Compilation album by Lio
- Released: 1982
- Genre: Pop, new wave
- Label: Attic Records Ze Records
- Producer: Dan Lacksman Marc Moulin Sparks

Lio chronology
| Lio (1980) | Suite sixtine (1982) | Amour toujours (1983) |

Singles from Suite sixtine
- "Sage comme une image" Released: 1982; "Mona Lisa" Released: 1982;

= Suite sixtine =

Suite sixtine is the first compilation album by the Belgian pop singer Lio. It was released exclusively for Canada in 1982, by Attic Records. Ze Records reissued the album for France in 2005.

Professional ratings
Review scores
| Source | Rating |
| AllMusic | Star |

==Singles==

| Release date | Single |
|---|---|
| 1982 | "Sage comme une image" |
| 1982 | "Mona Lisa" |

==Release information and re-issues==
The album was originally released exclusively to the Canadian market. A Japanese release followed in 1996. Finally, it was released in France in 2005 as part of Ze Records's reissue of Lio's discography; this re-issue has four bonus tracks, including the extended version of the single "Sage comme une image".

□ □ □

Set exercise: Reproduce the stretch from "Suite sixtine is" through "France in 2005." in the Suite sixtine article, substituting "Belgium" for "Canada".

□ □ □

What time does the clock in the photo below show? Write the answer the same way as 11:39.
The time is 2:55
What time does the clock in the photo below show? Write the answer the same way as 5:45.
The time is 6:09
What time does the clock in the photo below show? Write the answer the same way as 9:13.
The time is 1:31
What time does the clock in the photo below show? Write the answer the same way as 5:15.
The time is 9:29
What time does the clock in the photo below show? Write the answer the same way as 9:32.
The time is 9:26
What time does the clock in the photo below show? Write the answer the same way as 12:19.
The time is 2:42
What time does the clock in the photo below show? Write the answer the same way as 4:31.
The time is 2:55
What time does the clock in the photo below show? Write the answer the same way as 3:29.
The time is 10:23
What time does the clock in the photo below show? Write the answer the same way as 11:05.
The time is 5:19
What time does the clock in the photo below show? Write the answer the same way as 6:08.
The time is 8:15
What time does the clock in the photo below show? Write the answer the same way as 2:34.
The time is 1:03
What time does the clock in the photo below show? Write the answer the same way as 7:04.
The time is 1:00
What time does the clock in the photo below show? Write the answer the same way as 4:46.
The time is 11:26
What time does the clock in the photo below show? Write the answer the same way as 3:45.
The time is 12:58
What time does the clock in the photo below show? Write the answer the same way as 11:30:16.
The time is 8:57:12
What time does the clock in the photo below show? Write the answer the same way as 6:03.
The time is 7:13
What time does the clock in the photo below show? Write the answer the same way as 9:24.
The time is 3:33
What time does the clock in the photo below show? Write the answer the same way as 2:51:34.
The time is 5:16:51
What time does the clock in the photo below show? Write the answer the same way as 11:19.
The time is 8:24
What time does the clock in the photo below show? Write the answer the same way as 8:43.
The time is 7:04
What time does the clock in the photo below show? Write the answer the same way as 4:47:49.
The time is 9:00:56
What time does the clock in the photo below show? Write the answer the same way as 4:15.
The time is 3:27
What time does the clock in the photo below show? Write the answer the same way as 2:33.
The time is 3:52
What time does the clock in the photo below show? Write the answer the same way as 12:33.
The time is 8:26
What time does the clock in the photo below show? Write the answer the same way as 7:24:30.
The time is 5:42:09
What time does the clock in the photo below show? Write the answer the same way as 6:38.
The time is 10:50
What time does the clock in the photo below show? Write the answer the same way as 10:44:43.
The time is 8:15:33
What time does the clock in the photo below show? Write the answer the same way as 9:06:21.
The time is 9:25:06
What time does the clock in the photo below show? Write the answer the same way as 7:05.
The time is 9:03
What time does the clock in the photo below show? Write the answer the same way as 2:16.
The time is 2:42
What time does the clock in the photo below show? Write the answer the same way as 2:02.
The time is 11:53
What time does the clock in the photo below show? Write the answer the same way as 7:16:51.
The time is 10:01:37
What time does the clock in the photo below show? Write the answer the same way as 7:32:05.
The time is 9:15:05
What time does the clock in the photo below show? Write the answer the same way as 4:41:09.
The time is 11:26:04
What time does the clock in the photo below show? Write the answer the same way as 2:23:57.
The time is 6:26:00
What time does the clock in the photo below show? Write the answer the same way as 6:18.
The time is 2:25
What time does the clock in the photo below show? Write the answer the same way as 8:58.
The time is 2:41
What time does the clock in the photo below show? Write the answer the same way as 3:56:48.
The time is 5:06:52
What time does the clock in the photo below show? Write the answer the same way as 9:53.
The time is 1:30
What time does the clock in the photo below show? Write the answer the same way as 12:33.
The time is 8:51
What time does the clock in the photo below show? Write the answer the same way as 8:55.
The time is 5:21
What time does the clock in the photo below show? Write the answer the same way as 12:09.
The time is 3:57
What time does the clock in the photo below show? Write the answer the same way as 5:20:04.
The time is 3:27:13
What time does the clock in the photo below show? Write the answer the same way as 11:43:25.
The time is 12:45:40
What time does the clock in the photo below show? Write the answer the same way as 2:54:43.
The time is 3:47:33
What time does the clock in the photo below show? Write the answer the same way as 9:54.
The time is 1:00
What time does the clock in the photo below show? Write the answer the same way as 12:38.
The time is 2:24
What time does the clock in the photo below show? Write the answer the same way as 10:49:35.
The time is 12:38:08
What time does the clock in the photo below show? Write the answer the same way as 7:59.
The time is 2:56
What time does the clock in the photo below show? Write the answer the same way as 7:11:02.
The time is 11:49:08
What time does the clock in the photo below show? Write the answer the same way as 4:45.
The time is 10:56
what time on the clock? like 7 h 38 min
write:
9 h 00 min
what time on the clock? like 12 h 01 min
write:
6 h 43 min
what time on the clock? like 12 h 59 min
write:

□ □ □

In response:
Suite sixtine is the first compilation album by the Belgian pop singer Lio. It was released exclusively for Belgium in 1982, by Attic Records. Ze Records reissued the album for France in 2005.